- WHAT TO PRODUCE: For the string "abnormalities", report how many lines in the records below contain it, and nothing more.

- GIVEN RECORDS:
.....
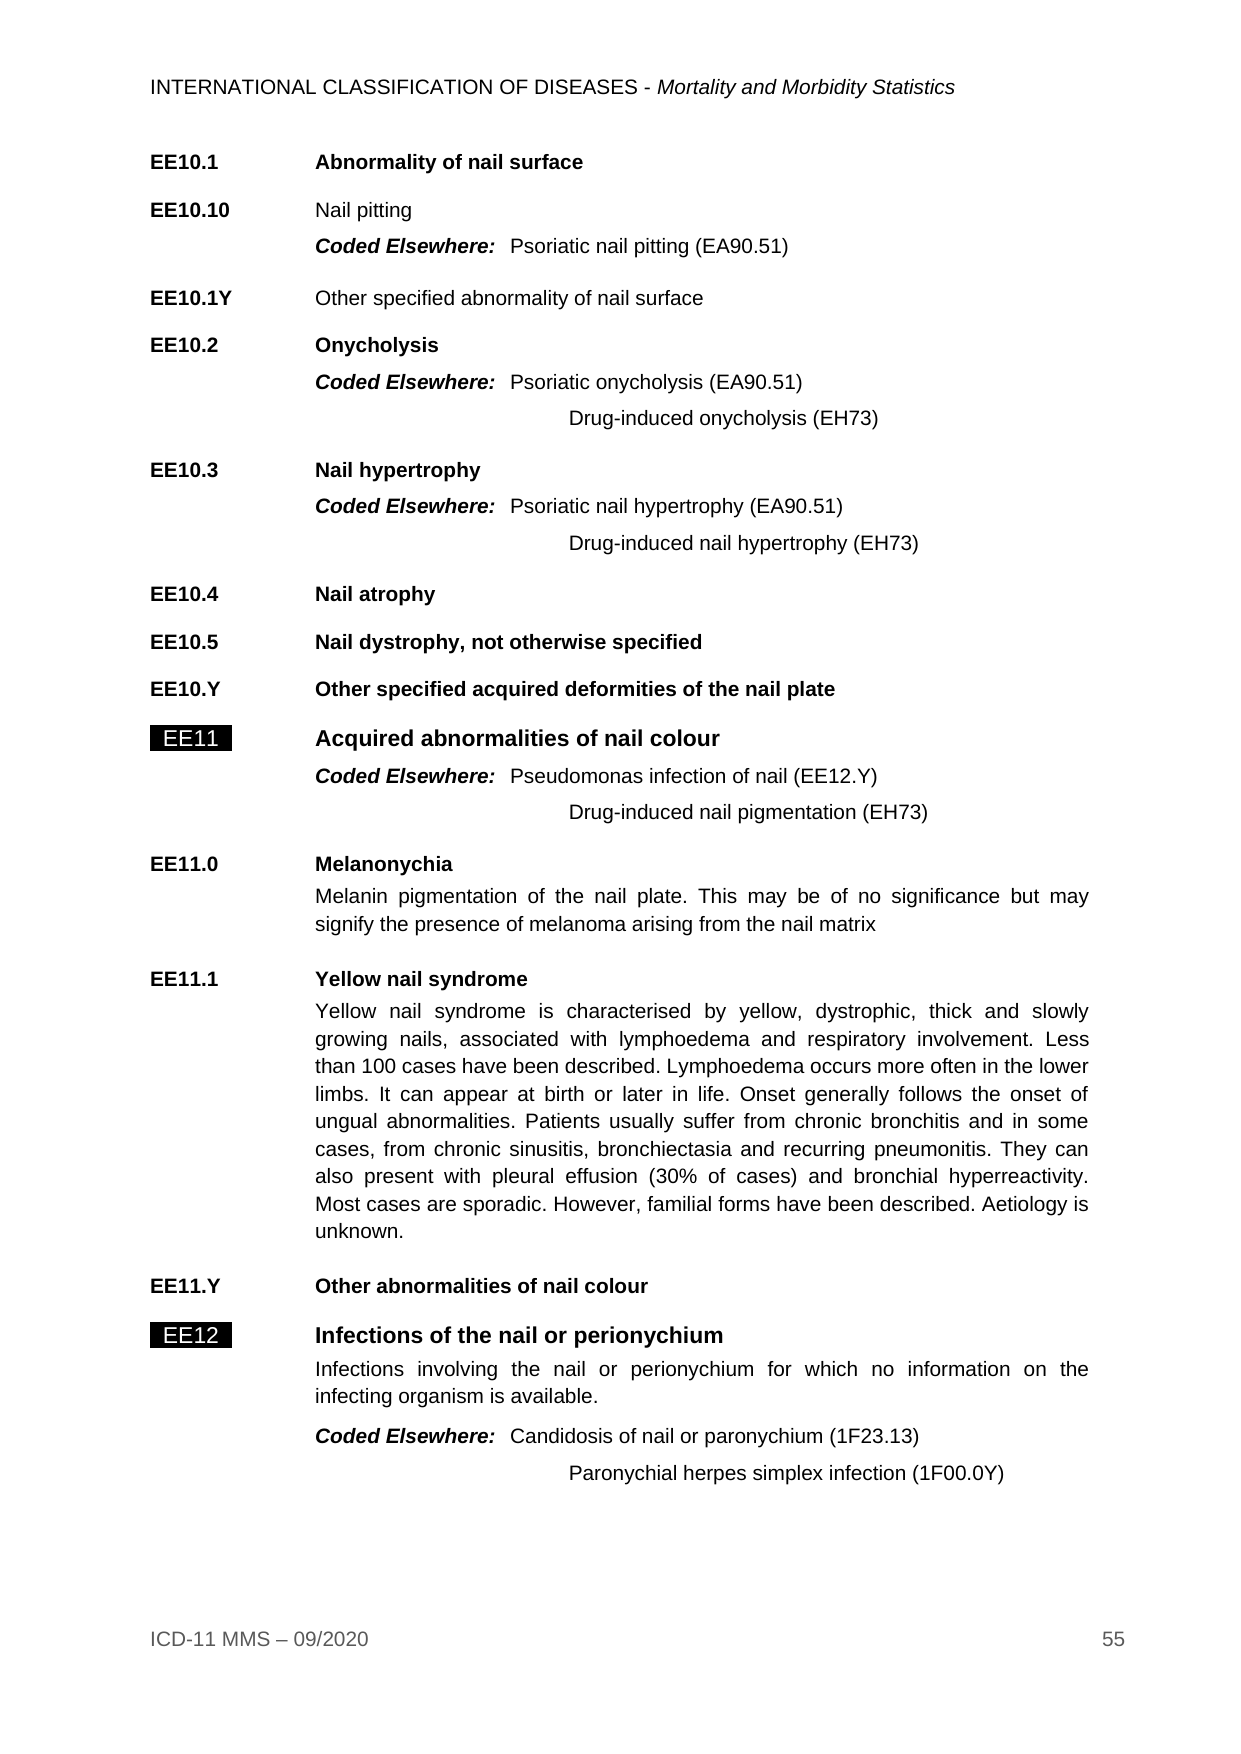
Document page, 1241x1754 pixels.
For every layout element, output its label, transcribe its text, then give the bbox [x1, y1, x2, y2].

title EE10.5 Nail dystrophy, not otherwise specified [150, 630, 1090, 654]
title EE11 Acquired abnormalities of nail colour [232, 725, 1090, 751]
list Paronychial herpes simplex infection (1F00.0Y) [568, 1460, 1090, 1484]
title EE10.1 Abnormality of nail surface [150, 150, 1090, 174]
list Drug-induced onycholysis (EH73) [568, 406, 1090, 430]
text Melanin pigmentation of the nail plate. This may be of no significance but may signify the presence of melanoma arising from the nail matrix [315, 884, 1090, 936]
title EE10.3 Nail hypertrophy [150, 458, 1090, 482]
title EE11.1 Yellow nail syndrome [150, 967, 1090, 991]
list Drug-induced nail pigmentation (EH73) [568, 800, 1090, 824]
list Coded Elsewhere: Psoriatic nail pitting (EA90.51) [315, 234, 1090, 258]
list Coded Elsewhere: Psoriatic onycholysis (EA90.51) [315, 369, 1090, 393]
title EE12 Infections of the nail or perionychium [232, 1322, 1090, 1348]
list Drug-induced nail hypertrophy (EH73) [568, 531, 1090, 554]
list Coded Elsewhere: Psoriatic nail hypertrophy (EA90.51) [315, 494, 1090, 518]
title EE10.4 Nail atrophy [150, 582, 1090, 606]
list Coded Elsewhere: Pseudomonas infection of nail (EE12.Y) [315, 764, 1090, 788]
title EE11.0 Melanonychia [150, 852, 1090, 876]
title EE10.Y Other specified acquired deformities of the nail plate [150, 677, 1090, 701]
text Yellow nail syndrome is characterised by yellow, dystrophic, thick and slowly growing nails, associated with lymphoedema and respiratory involvement. Less than 100 cases have been described. Lymphoedema occurs more often in the lower limbs. It can appear at birth or later in life. Onset generally follows the onset of ungual abnormalities. Patients usually suffer from chronic bronchitis and in some cases, from chronic sinusitis, bronchiectasia and recurring pneumonitis. They can also present with pleural effusion (30% of cases) and bronchial hyperreactivity. Most cases are sporadic. However, familial forms have been described. Aetiology is unknown. [315, 999, 1090, 1243]
list Coded Elsewhere: Candidosis of nail or paronychium (1F23.13) [315, 1424, 1090, 1448]
title EE10.2 Onycholysis [150, 333, 1090, 357]
title EE10.10 Nail pitting [150, 197, 1090, 221]
title EE10.1Y Other specified abnormality of nail surface [150, 286, 1090, 309]
text Infections involving the nail or perionychium for which no information on the infecting organism is available. [315, 1356, 1090, 1408]
title EE11.Y Other abnormalities of nail colour [150, 1274, 1090, 1298]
.....
- RESULT OF THIS EXERCISE: 3